* Start DATA FOR THIS TASK *

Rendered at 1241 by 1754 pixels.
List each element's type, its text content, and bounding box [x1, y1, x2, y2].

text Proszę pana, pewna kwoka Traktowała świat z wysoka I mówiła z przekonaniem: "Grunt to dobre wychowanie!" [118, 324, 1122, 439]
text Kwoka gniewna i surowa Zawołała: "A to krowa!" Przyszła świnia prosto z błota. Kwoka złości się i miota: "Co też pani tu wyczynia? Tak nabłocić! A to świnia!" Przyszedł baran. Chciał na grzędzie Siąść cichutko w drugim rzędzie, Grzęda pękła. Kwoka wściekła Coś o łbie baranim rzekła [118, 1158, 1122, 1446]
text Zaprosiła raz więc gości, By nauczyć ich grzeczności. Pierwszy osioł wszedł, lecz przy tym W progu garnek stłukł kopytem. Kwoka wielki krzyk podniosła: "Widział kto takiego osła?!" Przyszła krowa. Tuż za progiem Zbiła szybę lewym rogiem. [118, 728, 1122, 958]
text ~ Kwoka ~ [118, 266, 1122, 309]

* End DATA FOR THIS TASK *

● **TASK PROMPT**
Repeat the records word for word, from the first line up to and including the line that contains "text Kwoka gniewna".

● **SOLUTION FOR THIS PROBLEM**
Rendered at 1241 by 1754 pixels.
List each element's type, its text content, and bounding box [x1, y1, x2, y2].

text Proszę pana, pewna kwoka Traktowała świat z wysoka I mówiła z przekonaniem: "Grunt to dobre wychowanie!" [118, 324, 1122, 439]
text Kwoka gniewna i surowa Zawołała: "A to krowa!" Przyszła świnia prosto z błota. Kwoka złości się i miota: "Co też pani tu wyczynia? Tak nabłocić! A to świnia!" Przyszedł baran. Chciał na grzędzie Siąść cichutko w drugim rzędzie, Grzęda pękła. Kwoka wściekła Coś o łbie baranim rzekła [118, 1158, 1122, 1446]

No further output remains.